REPUBLIKA.CO.ID, JAKARTA -- Pemerintah sedang menggodok sejumlah insenfif yang bakal diberikan kepada operator blok minyak dan gas bumi (migas) di Perairan Natuna, Kepulauan Riau. Langkah ini menyusul arahan Presiden Jokowi tentang pengembangan Natuna secara menyeluruh yang fokus pada dua sektor yakni migas dan perikanan.
Direktur Jenderal Minyak dan Gas Bumi Kementerian Energi dan Sumber Daya Mineral (ESDM) IGN Wiratmaja Puja menjelaskan, pemerintah akan mengupayakan agar penandatanganan kontrak bagi hasil atau PSC (production sharing contract) bisa segera dilakukan dengan para calon operator blok-blok di Natuna. Sejalan dengan hal itu, lanjut Wiratmaja, pemerintah beserta kontraktor sedang melakukan kajian untuk memastikan berapa kandungan minyak dan gas bumi (migas), berapa produksi migasnya, serta bagaimana besaran bagi hasil yang menguntungkan baik untuk kontraktor dan negara.
Pemerintah juga sedang menyiapkan peraturan yang di dalamnya akan mengatur upaya-upaya pengembangan kawasan Natuna secara terintegrasi. Cakupan pengembangannya nantinya meliputi pembangunan sektor migas, perikanan, pariwisata, dan industri kimia. Luasan cakupan atas rencana pengembangan Natuna ini, kata Wiratmaja, membuat opsi landasan hukum yang disiapkan bervariasi, mulai dari Peraturan Menteri (Permen) sampai Peraturan Presiden (Perpres).
Wiratmaja menambahkan, pembahasan soal aturan yang di dalamnya mencakup pemberian insentif ini baru sampai level Kementerian Ekonomi.

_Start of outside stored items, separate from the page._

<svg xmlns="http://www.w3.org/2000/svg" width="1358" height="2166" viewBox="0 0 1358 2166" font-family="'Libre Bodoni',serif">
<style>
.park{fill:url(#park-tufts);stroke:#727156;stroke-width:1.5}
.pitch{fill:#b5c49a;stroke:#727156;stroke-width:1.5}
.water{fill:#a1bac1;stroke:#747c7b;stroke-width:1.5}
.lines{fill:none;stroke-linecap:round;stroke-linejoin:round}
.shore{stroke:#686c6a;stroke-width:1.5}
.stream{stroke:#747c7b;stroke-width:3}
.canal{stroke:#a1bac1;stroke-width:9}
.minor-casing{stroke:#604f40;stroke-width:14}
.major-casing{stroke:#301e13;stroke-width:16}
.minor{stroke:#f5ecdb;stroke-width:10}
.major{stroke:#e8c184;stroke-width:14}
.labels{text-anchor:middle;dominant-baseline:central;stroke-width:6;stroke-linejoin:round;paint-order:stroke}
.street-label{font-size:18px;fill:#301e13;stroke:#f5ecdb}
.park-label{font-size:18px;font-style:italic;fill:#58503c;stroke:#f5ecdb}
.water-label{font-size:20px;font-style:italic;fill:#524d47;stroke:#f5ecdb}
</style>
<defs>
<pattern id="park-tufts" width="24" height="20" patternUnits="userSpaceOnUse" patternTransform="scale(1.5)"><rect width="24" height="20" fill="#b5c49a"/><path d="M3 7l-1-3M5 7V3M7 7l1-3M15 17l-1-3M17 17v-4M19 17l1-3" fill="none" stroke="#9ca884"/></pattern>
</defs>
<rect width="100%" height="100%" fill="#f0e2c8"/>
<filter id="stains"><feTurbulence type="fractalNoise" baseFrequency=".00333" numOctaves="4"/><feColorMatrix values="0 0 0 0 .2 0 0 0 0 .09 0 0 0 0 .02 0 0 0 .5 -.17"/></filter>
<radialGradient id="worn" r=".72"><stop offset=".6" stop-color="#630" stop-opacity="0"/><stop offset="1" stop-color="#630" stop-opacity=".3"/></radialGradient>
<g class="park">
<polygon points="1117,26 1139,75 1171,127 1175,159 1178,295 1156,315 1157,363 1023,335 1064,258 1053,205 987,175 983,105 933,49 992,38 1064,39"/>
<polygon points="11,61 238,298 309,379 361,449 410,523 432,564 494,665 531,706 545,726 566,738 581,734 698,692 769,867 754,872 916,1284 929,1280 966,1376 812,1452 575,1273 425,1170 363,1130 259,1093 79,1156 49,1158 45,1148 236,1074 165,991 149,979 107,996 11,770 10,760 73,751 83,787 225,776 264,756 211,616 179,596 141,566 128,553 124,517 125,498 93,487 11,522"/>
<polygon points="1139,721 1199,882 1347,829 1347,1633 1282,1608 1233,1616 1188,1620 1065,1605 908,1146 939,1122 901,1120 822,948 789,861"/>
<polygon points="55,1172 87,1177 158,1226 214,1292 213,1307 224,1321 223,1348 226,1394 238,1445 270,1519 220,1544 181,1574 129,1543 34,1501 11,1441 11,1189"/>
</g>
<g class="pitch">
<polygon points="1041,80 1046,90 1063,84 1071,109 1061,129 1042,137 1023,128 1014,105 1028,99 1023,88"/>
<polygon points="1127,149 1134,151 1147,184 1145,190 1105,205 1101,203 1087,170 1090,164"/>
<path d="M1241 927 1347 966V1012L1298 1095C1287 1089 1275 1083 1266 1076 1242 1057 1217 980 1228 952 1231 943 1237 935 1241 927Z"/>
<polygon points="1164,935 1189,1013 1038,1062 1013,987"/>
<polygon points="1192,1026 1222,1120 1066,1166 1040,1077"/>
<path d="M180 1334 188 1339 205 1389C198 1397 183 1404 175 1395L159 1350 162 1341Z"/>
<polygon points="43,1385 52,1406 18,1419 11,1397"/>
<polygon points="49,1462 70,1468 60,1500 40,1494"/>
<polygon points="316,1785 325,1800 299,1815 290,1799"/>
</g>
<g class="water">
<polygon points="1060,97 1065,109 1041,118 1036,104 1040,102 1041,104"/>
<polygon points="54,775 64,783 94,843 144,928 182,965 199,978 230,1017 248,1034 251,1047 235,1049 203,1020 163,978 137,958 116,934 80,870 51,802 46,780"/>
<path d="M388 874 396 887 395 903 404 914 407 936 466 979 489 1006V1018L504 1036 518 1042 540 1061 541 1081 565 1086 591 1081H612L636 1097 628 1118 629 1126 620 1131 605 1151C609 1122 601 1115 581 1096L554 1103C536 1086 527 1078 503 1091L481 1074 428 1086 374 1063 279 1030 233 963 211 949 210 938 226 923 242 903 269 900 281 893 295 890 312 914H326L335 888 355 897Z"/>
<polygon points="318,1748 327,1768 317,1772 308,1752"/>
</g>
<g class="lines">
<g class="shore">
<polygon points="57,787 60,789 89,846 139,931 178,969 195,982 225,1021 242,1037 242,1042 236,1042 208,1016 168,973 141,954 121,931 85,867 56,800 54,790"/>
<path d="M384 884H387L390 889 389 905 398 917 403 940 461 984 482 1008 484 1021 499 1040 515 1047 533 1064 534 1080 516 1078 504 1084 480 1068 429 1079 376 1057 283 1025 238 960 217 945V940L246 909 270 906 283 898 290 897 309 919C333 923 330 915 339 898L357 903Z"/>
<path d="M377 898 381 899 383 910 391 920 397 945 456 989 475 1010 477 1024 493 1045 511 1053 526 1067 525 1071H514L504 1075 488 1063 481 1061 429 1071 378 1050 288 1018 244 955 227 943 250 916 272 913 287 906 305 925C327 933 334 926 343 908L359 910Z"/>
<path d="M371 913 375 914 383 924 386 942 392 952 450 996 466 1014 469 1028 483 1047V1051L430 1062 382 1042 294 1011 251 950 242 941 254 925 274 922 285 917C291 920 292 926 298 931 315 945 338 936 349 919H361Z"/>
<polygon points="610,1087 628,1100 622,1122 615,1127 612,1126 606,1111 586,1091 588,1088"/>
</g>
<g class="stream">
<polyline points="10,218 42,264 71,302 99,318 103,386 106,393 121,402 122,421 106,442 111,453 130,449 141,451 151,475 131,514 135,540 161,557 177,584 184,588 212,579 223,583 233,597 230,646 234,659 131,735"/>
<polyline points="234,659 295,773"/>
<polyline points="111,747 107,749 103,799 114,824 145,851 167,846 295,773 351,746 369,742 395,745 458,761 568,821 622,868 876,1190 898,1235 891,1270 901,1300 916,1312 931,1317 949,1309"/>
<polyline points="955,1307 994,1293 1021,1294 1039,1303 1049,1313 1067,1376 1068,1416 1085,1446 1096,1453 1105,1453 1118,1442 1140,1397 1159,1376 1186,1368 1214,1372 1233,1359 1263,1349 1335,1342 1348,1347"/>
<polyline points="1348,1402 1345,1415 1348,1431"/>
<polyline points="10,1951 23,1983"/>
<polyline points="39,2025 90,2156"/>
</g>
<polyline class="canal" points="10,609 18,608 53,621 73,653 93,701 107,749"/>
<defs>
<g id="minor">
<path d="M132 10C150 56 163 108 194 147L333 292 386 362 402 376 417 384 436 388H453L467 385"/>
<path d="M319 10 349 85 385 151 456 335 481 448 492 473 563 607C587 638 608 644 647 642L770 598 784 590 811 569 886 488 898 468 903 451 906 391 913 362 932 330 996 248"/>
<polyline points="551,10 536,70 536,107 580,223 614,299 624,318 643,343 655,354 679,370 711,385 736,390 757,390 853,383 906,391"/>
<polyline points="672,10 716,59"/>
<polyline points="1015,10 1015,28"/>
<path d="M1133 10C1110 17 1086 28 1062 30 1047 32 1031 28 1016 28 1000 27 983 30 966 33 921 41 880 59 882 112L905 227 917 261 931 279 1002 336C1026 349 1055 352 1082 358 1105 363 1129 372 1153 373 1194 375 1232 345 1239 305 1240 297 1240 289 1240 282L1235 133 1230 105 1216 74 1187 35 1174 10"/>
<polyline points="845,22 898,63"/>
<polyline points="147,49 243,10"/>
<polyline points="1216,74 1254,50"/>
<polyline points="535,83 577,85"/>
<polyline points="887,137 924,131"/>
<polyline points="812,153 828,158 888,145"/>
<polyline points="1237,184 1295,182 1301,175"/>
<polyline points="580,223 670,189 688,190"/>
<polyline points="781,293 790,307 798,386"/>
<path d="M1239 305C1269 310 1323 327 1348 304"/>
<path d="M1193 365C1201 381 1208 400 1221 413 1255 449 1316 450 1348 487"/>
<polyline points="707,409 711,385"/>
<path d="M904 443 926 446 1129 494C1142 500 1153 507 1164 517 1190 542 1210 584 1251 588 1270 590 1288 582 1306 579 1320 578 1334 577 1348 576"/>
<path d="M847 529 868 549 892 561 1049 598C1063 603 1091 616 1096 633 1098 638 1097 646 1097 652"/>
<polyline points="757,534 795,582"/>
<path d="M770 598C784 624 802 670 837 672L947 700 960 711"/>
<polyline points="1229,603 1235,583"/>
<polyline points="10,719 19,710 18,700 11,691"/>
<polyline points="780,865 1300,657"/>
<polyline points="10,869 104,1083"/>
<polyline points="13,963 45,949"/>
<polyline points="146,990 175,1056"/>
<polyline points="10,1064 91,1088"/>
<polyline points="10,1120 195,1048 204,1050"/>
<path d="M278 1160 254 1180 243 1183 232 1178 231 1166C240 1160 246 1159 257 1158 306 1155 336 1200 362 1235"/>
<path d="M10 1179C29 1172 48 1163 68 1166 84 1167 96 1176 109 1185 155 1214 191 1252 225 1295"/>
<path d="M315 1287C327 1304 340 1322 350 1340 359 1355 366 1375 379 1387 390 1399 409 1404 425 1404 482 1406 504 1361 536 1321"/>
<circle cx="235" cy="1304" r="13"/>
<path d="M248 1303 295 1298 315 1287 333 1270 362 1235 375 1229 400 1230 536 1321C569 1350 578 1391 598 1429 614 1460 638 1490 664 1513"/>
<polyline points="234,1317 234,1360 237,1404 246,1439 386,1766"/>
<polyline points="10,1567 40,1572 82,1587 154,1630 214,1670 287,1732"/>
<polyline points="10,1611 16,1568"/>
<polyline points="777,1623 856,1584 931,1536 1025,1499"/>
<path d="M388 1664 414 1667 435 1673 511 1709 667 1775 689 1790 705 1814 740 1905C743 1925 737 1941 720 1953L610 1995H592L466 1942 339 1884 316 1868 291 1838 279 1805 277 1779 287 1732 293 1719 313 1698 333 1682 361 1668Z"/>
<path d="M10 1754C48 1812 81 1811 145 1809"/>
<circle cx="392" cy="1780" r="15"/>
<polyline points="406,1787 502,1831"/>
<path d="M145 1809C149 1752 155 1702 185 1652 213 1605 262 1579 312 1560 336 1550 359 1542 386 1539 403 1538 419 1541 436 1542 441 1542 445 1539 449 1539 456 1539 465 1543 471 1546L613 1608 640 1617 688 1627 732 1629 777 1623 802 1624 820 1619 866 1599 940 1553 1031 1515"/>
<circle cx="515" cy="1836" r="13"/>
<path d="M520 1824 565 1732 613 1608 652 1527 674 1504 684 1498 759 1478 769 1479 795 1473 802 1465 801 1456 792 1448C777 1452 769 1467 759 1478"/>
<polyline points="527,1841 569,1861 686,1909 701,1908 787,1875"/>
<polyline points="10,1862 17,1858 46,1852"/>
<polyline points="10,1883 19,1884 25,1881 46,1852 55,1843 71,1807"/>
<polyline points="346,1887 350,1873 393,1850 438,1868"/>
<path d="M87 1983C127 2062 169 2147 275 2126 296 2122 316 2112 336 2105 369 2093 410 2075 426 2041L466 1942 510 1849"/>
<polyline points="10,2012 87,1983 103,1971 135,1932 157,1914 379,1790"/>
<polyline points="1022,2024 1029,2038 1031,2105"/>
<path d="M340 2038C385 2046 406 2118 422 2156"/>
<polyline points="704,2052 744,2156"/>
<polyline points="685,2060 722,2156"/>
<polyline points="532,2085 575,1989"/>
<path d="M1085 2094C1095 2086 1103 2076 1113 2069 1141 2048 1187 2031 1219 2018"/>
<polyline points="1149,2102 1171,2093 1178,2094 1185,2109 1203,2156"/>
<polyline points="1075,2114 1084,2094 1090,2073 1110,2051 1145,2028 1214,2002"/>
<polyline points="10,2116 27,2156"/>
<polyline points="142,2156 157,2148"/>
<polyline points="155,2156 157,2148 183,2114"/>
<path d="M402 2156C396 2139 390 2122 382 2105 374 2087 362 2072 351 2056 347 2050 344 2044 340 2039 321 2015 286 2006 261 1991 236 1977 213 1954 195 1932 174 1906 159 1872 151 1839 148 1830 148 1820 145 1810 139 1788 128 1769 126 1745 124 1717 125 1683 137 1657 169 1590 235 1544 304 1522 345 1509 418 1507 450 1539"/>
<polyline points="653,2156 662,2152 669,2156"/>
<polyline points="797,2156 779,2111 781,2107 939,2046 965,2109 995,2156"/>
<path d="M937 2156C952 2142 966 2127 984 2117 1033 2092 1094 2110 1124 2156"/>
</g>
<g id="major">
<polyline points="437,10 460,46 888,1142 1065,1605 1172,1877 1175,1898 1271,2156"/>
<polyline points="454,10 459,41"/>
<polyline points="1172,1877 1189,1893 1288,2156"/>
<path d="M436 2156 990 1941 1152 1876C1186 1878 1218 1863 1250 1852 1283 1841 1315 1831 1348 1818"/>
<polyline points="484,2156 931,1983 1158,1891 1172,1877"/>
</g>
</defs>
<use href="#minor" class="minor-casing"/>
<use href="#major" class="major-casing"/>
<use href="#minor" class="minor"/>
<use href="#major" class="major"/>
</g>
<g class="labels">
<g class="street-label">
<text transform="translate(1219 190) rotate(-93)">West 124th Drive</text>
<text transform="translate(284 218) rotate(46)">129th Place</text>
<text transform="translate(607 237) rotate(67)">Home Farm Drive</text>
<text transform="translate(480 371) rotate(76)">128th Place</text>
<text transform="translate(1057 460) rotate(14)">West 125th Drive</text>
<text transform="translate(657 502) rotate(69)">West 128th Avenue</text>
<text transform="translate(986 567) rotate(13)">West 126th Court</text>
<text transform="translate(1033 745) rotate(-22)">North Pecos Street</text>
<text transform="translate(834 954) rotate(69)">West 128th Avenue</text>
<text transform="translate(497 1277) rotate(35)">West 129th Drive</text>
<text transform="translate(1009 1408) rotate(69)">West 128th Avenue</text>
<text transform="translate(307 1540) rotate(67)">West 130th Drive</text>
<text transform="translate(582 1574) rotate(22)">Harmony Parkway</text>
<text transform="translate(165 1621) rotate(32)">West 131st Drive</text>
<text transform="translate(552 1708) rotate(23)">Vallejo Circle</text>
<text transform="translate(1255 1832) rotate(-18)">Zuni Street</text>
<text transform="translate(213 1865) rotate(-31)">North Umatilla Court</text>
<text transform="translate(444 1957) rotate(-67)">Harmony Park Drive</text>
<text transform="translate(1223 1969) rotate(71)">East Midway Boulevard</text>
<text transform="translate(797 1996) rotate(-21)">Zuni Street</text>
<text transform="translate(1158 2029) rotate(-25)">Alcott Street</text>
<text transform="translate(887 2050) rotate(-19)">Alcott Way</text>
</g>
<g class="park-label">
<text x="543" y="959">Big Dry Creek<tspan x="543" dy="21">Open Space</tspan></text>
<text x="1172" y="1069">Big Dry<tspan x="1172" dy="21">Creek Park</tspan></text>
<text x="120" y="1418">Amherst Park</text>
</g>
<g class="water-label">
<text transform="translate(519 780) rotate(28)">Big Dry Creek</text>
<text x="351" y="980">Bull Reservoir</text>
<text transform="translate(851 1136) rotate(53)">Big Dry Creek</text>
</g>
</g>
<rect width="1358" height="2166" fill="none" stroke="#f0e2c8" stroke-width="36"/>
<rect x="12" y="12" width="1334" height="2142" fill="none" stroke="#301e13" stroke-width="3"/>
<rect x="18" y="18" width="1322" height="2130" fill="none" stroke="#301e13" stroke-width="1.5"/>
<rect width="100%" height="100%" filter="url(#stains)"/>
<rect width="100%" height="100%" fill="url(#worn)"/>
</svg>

Ia mengakui adanya fiscal term memang ditunggu-tunggu kontraktor. Wiratmaja mengambil contoh untuk Blok Tuna yang lokasinya ada di ujung utara Perairan Natuna. Blok tersebut hingga saat ini belum juga produksi lantaran porsi bagi hasil yang belum disepakati.
"Kalau fiscal term-nya seperti sekarang, pajak, split, seperti saat ini engga akan ekonomis. Kita perlu mempertimbangkan insentif apakah supaya bisa dioperasikan. Itu lah percepatan yang diinginkan dan dalam pembahasan," kata Wiratmaja di Gedung Heritage Kementerian ESDM, Jumat (22/7).
Kementerian ESDM mencatat di kawasan Natuna terdapat 7 Wilayah Kerja eksplorasi, 6 Wilayah Kerja eksploitasi, dan 3 Wilayah Kerja yang dalam proses terminasi karena kontrak hampir habis. Saat ini total cadangan terbukti di lapangan-lapangan migas di Natuna tercatat ada 201,401 juta setara barel untuk minyak dan kondensat dan 4 triliun kaki kubik untuk cadangan gas bumi. Sementara untuk kegiatan produksi yang sudah berjalan menghasilkan 490,3 juta kaki kubik gas bumi dan 25.113 barel minyak bumi per hari.
Kepala Humas SKK Migas Taslim Yunus menyebutkan, sejumlah insentif lain seperti keringanan pajak dan invesment credit sebetulnya sudah diajukan oleh konsorsium Blok East Natuna yang di dalamnya terdapat Exxon Mobil, PT Pertamina (Persero), dan PTT EP Thailand. Namun persetujuan soal insentif ini, kata dia, sepenuhnya bergantung kebijakan Kementerian Energi dan Sumber Daya Mineral (ESDM).
Selain kemudahan soal porsi bagi hasil, keringanan pajak, dan invesment credit, rencana pembangunan fasilitas penyaluran gas bumi dengan pipanisasi juga sudah matang dirancang sejak pembentukan konsorsium. Penyaluran gas dengan pipa dinilai cara yang pas untuk mentransportasi gas hasil Blok East Natuna yang secara teknis diketahui memiliki kandungan CO2 atau Karbondioksida di atas 60 persen. Cara lainnya, yakni dengan mengubah gas menajdi gas alam cair atau LNG dianggap sulit dilakukan karena harus menekan kadar CO2 dari 60 persen menjadi 1 persen sebelum dikirim ke konsumen.
"Itu teknologinya sangat mahal. Kalau untuk mengubah jadi 5 persen saja bisa dengan gas pipa. Skema itu yang masih kita pakai, belum ada perubahan," kata Taslim.